### [Text section]
· · ·

Whilst the Conservatives’ misguided austerity drive is hurting hard working families up and down the country, this government has at least claimed that they would not be balancing the books on the back of the world’s poorest people.
Indeed, only on Monday did secretary of state Andrew Mitchell say in an interview with the Financial Times that;
“The prime minister, the chancellor and I have made it absolutely clear that we stand by this commitment and that we won’t balance the books on the backs of the poorest people in the world.”
LCID have already detailed in length how this government is failing to show the necessary ambition, vision and leadership on international development – most notably on their opposition to a Robin Hood Tax at either a global or an EU level – at the recent G20 Summit in Cannes there was categorical evidence they were lobbying hard against a global agreement being reached.
The key line of the defence of the Conservatives to this charge was that they were ring-fencing the aid budget – something we have praised. But on Tuesday even this was undermined.
For in the autumn statement not only did Osborne reaffirm his opposition to a Robin Hood Tax, not only did relax measures meant to tackle climate change – he actually cut the aid budget by nearly £1.2 billion.
“the spending plans of the Department for International Development meant that the UK was on course to exceed 0.7 per cent of national income in 2013.
That I don’t think can be justified and so we are adjusting those plans so we don’t overshoot the target.”
Osborne is being incredibly disingenuous here. Let’s be clear – firstly, ‘adjusting’ DFID’s plans means a cut of £1.17bn to the amount they committed to spend in the 2010 spending review, as the box below illustrates;
Secondly, DFID was not due to ‘overspend’ when the department’s spending plans were first set in 2010. The only reason they are now is because GNI projections are now in 2011 lower than they should have been – and that is because Osborne’s ruinous economic policies have flat-lined the economy.
And even if we were to admonish this government of blame for our perilous economic position, this government should have had the courage to resist wielding the axe – UK aid never reduced under Labour, even during the height of the recession.
When Alasdair Darling delivered his 2009 budget, the global recession had reduced the UK’s GNI – yet the then Labour government still kept to the higher figures we promised in the 2007 comprehensive spending review. And not only that, we actually spent more in 2009-10 than we committed to in the 2007 CSR; £1.8 billion more over the two years.
The historic 0.7 per cent target was never meant to be a maximum limit. It was meant to be a minimum amount representing our minimum commitment to the world.
Relative to the UK’s total government expenditure of £170 billion, the amount cut is not a large amount – and it won’t make a dent on the deficit.
But the impact on some of the world’s poorest people could have been massive. The amount cut represents;
• Enough to vaccinate 5.3 billion people against polio (it costs £2.22 to pay for 10 vaccinations)
• More than DFID’s entire spend on health
• Two-thirds the amount DFID spends in the whole of Sub-Saharan Africa
• The same amount of aid the UK has pledged to Bangladesh over the next 4 years
The key questions that must now be asked are the following;
1. Where will money be cut from? On which DFID or multilateral programmes will not be either cut or left unrealised?
2. When will they bring forward the legislation they promised and enshrine in law the requirement to meet the 0.7% target from 2013? Labour drafted legislation that was ready go, so why the continued delay and equivocation over the date for tabling it in Parliament?
3. If the UK economy improves, will Osborne restore the amount he cut?
This government claim not to be balancing the books on the back of the world’s poorest people has been severely undermined. This £1.2 billion cut is a clever move by Osborne to appease the Tory right – who have been relentless in their opposition to UK aid – whilst remaining within the technicalities of their promises.
But as a result of their cut thousands of people who could have been helped by Britain – been immunised, gone to school or received treatment from HIV and AIDS – may now pay the price of this government’s failing economic policies.

· · ·

(Records in a dataset)

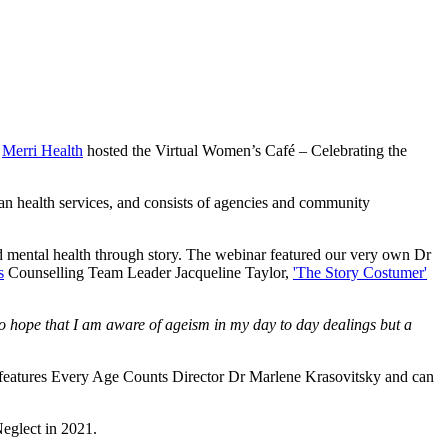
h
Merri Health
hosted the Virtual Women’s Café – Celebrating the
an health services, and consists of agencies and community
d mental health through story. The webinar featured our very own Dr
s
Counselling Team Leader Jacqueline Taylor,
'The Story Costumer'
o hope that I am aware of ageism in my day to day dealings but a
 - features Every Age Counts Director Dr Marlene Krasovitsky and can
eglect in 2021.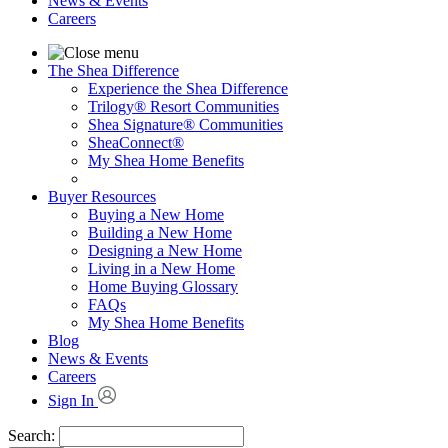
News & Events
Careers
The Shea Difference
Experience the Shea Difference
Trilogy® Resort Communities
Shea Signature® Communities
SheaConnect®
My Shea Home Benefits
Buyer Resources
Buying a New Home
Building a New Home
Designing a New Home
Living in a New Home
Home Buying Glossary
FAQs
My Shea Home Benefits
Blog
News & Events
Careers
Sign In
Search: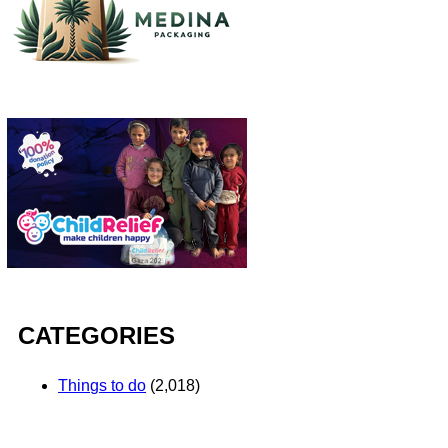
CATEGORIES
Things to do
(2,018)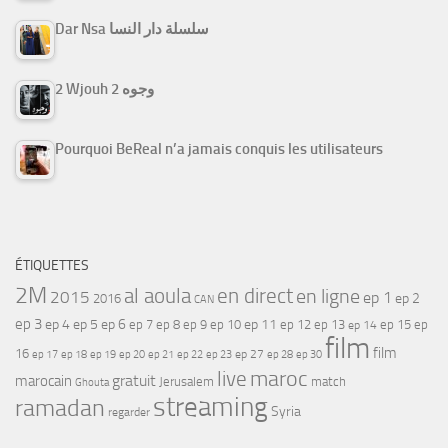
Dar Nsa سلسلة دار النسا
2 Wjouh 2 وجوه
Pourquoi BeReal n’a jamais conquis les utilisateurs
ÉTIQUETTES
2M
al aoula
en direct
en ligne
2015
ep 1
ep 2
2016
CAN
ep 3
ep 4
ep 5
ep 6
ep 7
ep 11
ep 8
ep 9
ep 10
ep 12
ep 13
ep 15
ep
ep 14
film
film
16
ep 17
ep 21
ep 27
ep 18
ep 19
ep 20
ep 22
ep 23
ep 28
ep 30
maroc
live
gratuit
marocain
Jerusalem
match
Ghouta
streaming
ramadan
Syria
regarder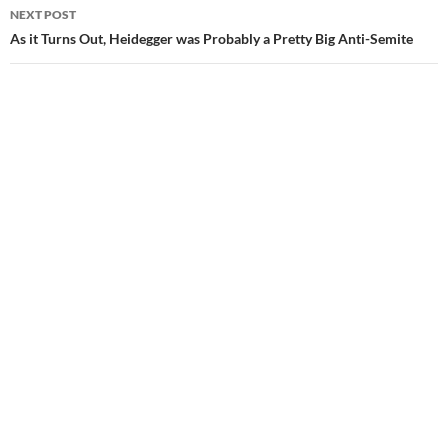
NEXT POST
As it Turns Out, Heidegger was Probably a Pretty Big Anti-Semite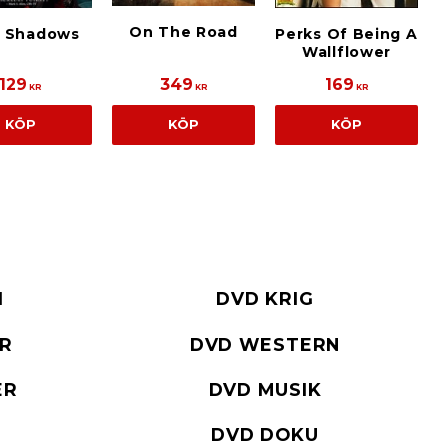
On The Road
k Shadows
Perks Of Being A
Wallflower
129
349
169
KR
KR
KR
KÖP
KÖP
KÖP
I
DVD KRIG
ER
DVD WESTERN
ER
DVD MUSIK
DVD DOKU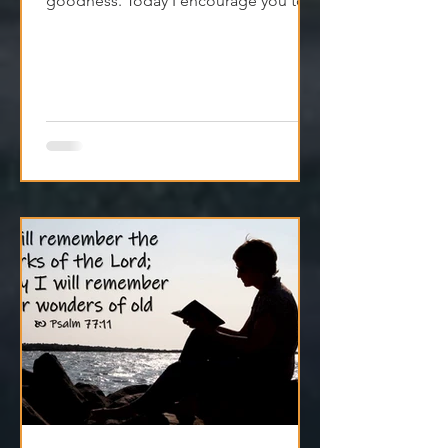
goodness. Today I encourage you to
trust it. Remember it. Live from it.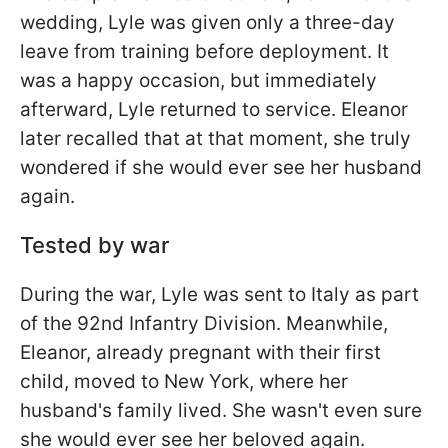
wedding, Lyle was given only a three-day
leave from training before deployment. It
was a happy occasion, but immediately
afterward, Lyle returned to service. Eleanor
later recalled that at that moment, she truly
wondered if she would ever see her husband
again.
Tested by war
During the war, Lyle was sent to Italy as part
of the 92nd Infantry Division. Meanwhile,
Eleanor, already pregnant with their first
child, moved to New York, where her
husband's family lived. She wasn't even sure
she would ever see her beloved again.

· · ·

### [What is being asked]
Please rewrite the text on the aid cut from "2. When will" up to and including "of their promises.", replacing "Osborne" with "the chancellor" throughout.

### [Answer to this problem]
2. When will they bring forward the legislation they promised and enshrine in law the requirement to meet the 0.7% target from 2013? Labour drafted legislation that was ready go, so why the continued delay and equivocation over the date for tabling it in Parliament?
3. If the UK economy improves, will the chancellor restore the amount he cut?
This government claim not to be balancing the books on the back of the world’s poorest people has been severely undermined. This £1.2 billion cut is a clever move by the chancellor to appease the Tory right – who have been relentless in their opposition to UK aid – whilst remaining within the technicalities of their promises.